The national prize is awarded yearly by the Geographical Society of Finland to mark the most distinguished master’s-level thesis in the country. This early-career scholar’s prize is given out along honorary medals awarded to senior academics for their significant and longstanding work: in the award ceremony, Haikku joined the stage with medal recipients Professor Risto Kalliola, Professor Petteri Alho, and Professor Jukka Käyhkö.
Haikku will continue to build on this work as part of the Affective Geographies and Politics of Education research group under the supervision of Noora Pyyry.
2023, September 11
2023
The Affective Geographies and Politics of Education research group leader Noora Pyyry has received four-year funding from the Academy of Finland for her project 'Enchantment in young people’s technoscientific urban landscape: Encounters of difference and the opening of politics in the post-social city'. Along with Assistant Professor Noora Pyyry, the postdoctoral researcher Fran Trento and doctoral researcher Raine Aiava will be working on the project.

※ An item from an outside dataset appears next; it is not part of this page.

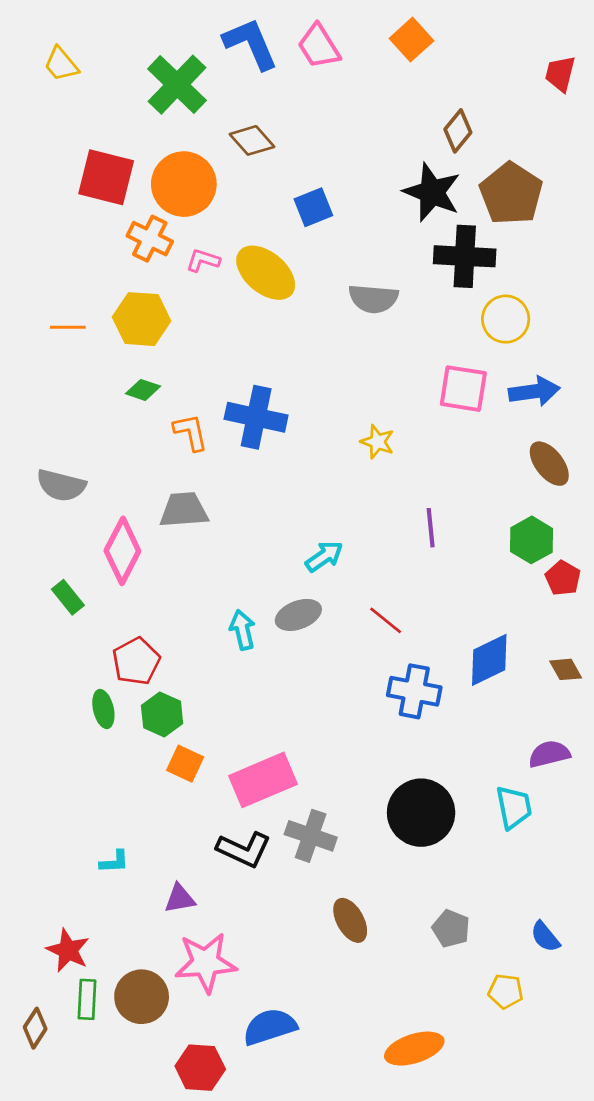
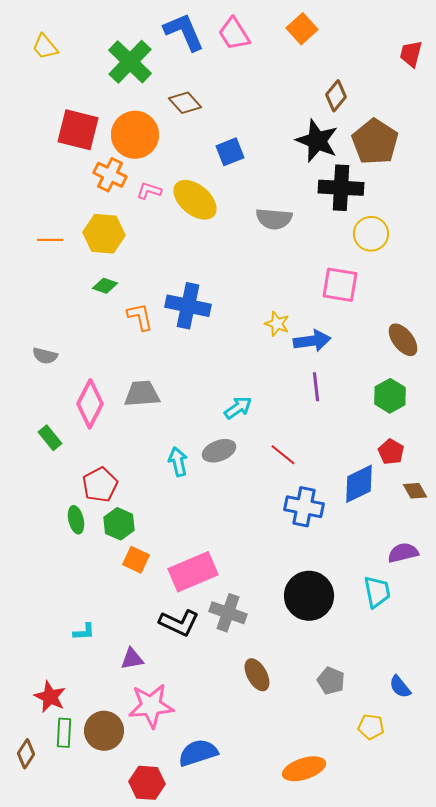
blue arrow: (534, 391) -> (312, 341), moved
gray semicircle: (61, 485) -> (45, 356), size x0.7
gray trapezoid: (184, 510) -> (142, 394), moved
red pentagon: (563, 578) -> (391, 452), moved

The project produces new theorization of the effects of the technoscientific framing of urban life for the formation of diverse young people’s political agency. New conceptualizations are built by probing the limits and possibilities for enchantment in their everyday encounters. Fundamentally different from the ‘wow’ effect of entertainment, enchantment is an ontological re-ordering of the world by affective force through encounters of difference. Enchantment thus opens space for politics. In the project, young people, including neurodivergent youth, are understood as post-social beings who live their lives in the complex geographies of the city. Mobile phones and other interfaces are active agents in this system, which has radically changed young people’s existential conditions, bodies and subjectivities. The project asks if the speed and continual quest for the novel linked to commercial interfaces allows for the ‘moment of hesitation’ that lies at the heart of enchantment.
2022, August 30–September 2
Raine Aiava and Noora Pyyry of the AGPE research group participated in the Annual Conference 2022 of the Royal Geographical Society–Institute of British Geographers.

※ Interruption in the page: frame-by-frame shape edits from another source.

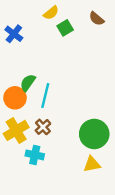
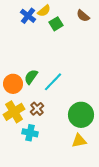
blue cross: (14, 34) -> (28, 16), moved
green semicircle: (28, 83) -> (31, 77), moved
cyan line: (45, 96) -> (53, 82), moved, turned 30

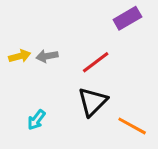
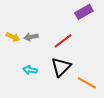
yellow arrow: (20, 56) -> (13, 37), turned 40
cyan arrow: (36, 120) -> (30, 70), moved, turned 64

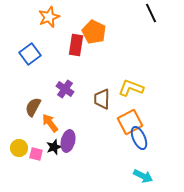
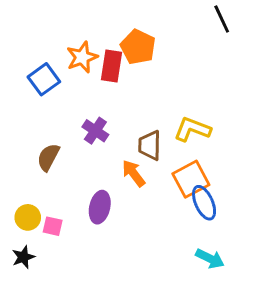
orange star: (49, 17) -> (82, 57), moved
orange arrow: (50, 123) -> (134, 173), moved
black star: (54, 147) -> (23, 257), moved

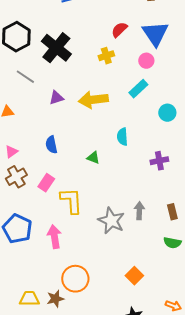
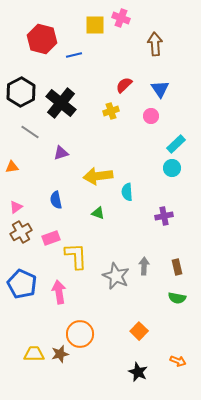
blue triangle: (155, 34) -> (160, 89), size x0.7
cyan rectangle: (138, 89) -> (176, 144), moved
yellow arrow: (93, 100) -> (98, 176), moved
pink rectangle: (46, 183) -> (51, 238), turned 36

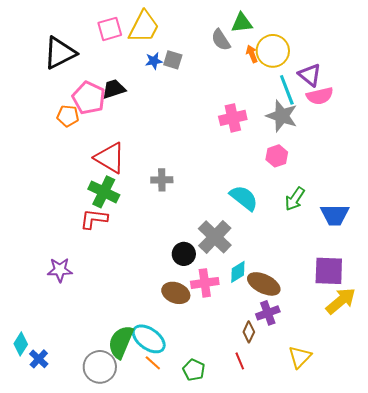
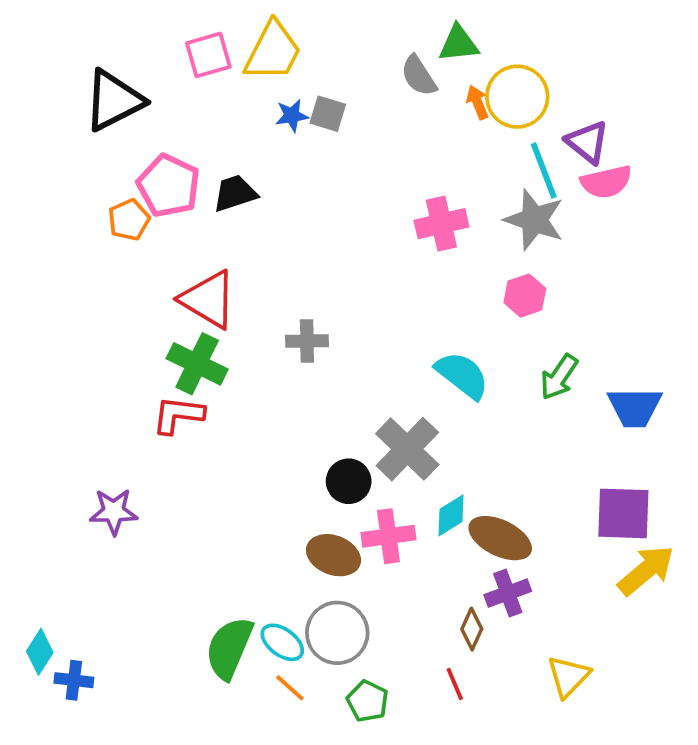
black trapezoid: (114, 89) -> (235, 193), moved
orange pentagon: (68, 116) -> (129, 220), turned -30
cyan ellipse: (149, 339) -> (282, 642), size x0.7
blue cross: (39, 359) -> (74, 680), turned -36
gray circle: (100, 367) -> (337, 633), moved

The conference was this time held in Newcastle Upon Tyne, UK, with the theme Geographies Beyond Recovery. Together with Mikko Joronen of the University of Tampere, Raine and Noora presented their paper 'Enduring love: Dwelling in vulnerability'.
2022, June 20–22
The AGPE researchers Noora Pyyry, William Smolander, and Raine Aiava joined fellow geographers in Joensuu, Finland, for the 9th Nordic Geographers Meeting. The conference was held around the theme Multiple Nordic Geographies.
Noora and William presented on 'Attuning to geostories: Learning encounters with urban plant', whereas Raine, Noora, and Heikki Sirviö's contribution was on 'Encounters, enchantment, and eventual learning: a qualitative analysis of the new Finnish curriculum for basic education'.